Ustalenia policji z San Francisco dowodzą, że do ataku na miliardera doszło w dzielnicy Rincon Hill w centrum miasta około godziny 2:35 w nocy. New York Post donosi, że zaalarmowani funkcjonariusze udali się na miejsce zdarzenia, gdzie znaleźli mężczyznę z wieloma ranami kłutymi na ciele. Poszkodowanego przetransportowano do szpitala. Nie udało się go uratować, ponieważ obrażenia były zbyt rozległe. Okazało się, że ofiarą ataku jest były dyrektor ds. technologii w Square, twórca popularnej aplikacji Cash App, Bob Lee.
Okoliczności śmierci Boba Lee
Śmierć swojego przyjaciela skomentował na Twitterze Jake Shields. Z wpisu wynika, że Lee zginął zaatakowany podczas spaceru po bezpiecznej dzielnicy. Przyjaciel spekuluje, że prawdopodobne jest, iż był to przypadkowy, niezaplanowany wcześniej atak.
Na post Shieldsa odpowiedział Elon Musk. "Przykro to słyszeć. Wielu moich znajomych zostało napadniętych. Brutalne przestępstwa są w San Francisco przerażające. Nawet jeśli kogoś złapią, napastnicy są często uwalniani" - napisał dyrektor generalny SpaceX i właściciel Twittera.
New York Post cytuje także słowa dobrego znajomego ofiary.
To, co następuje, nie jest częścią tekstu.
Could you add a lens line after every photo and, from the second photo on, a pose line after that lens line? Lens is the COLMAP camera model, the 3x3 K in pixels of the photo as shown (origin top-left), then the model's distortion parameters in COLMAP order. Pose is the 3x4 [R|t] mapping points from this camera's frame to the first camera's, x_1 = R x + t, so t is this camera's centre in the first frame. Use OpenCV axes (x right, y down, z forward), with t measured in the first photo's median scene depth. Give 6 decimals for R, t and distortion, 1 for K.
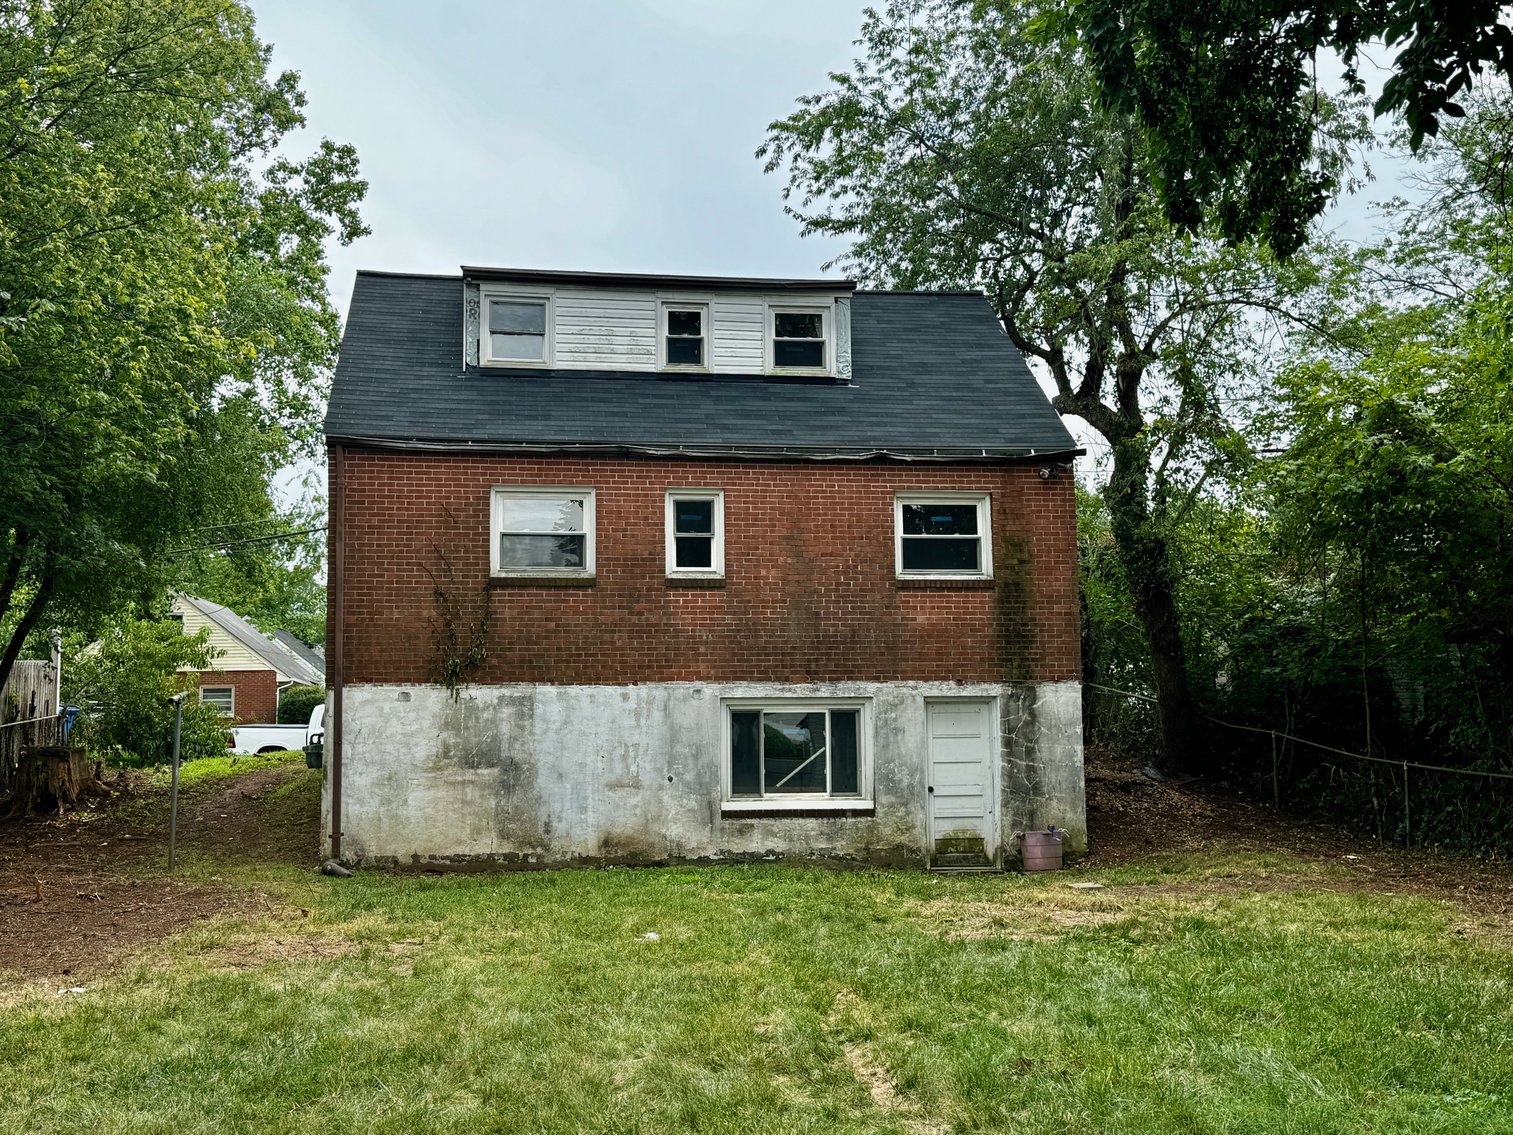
lens RADIAL K [[1579.7, 0, 743.3], [0, 1579.7, 573.0], [0, 0, 1]] dist [0.067846, -0.075402]
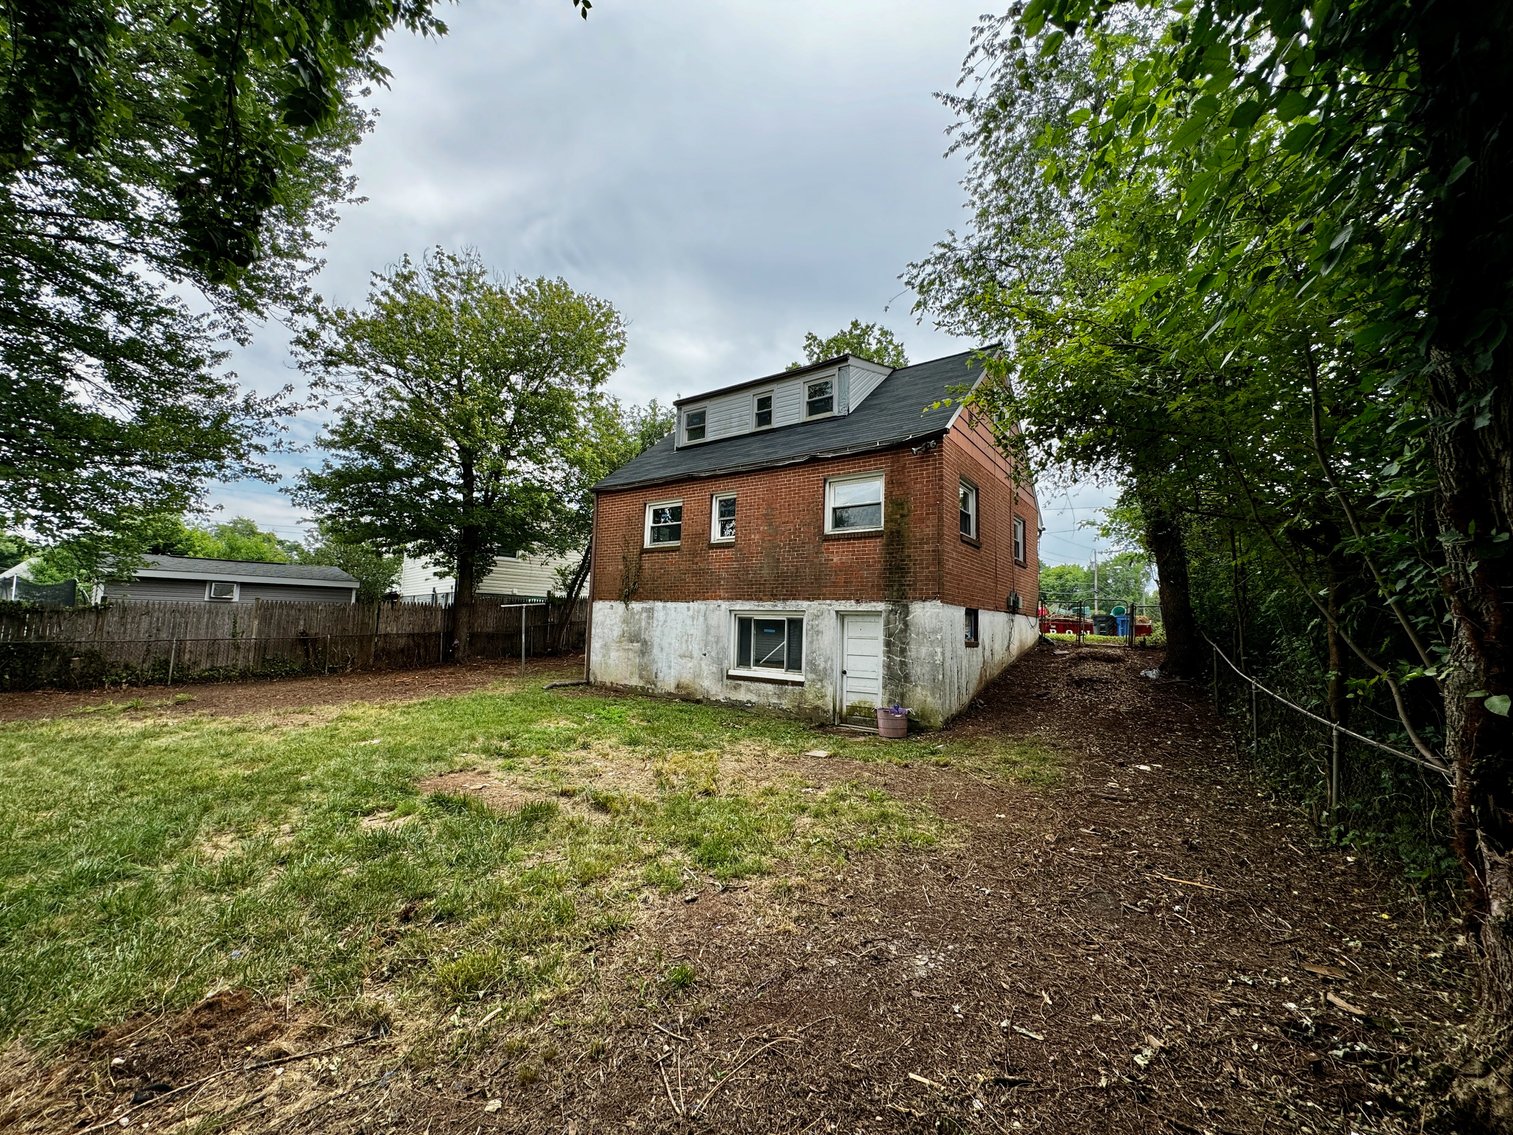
lens RADIAL K [[597.5, 0, 765.0], [0, 597.5, 565.2], [0, 0, 1]] dist [-0.001443, 0.000050]
pose [[0.720103, -0.038583, -0.692794, 0.467368], [0.040758, 0.999081, -0.013276, 0.039729], [0.692670, -0.018677, 0.721013, 0.545703]]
Rozmówca przekazał dziennikarzom, że Bob Lee zdecydował się zostać w podróży służbowej dzień dłużej i to wtedy doszło do napaści. "Wciąż jestem w szoku. Uważam, że nie zrobił nic, co mogłoby sprowokować złodzieja. Myślę, że w takiej sytuacji by się nie stawiał i oddał pieniądze" - powiedział.
Zabójstwo Boba Lee. Ustalenia śledczych i wyrazy współczucia
New York Post podaje, że policja nie ujawnia szczegółów na temat śledztwa i ewentualnych podejrzanych oraz informuje, że do tej pory nie dokonano żadnych aresztowań. Śmierć poruszyła wiele osób w środowisku technologii i kryptowalut. Dyrektor generalny MobileCoin, Joshua Goldbard nazwał zmarłego przedsiębiorcę "siłą natury, która pomogła w narodzinach Androida i Cash App".
O śmierci Boba Lee napisał też Bill Barhydt, dyrektor generalny przedsiębiorstwa technologicznego Abra Global. "Był tatą dwojga dzieci, hojnym i przyzwoitym człowiekiem, który nie zasłużył na śmierć" - podkreślił Barhydt.
Bob Lee był zaangażowany w wiele przełomowych technologicznych projektów. Inwestował w firmy takie jak Figma, Beeper czy Faire, współpracował z Google oraz ze Światową Organizacją Zdrowia, którą wspierał podczas prac nad aplikacją mobilną.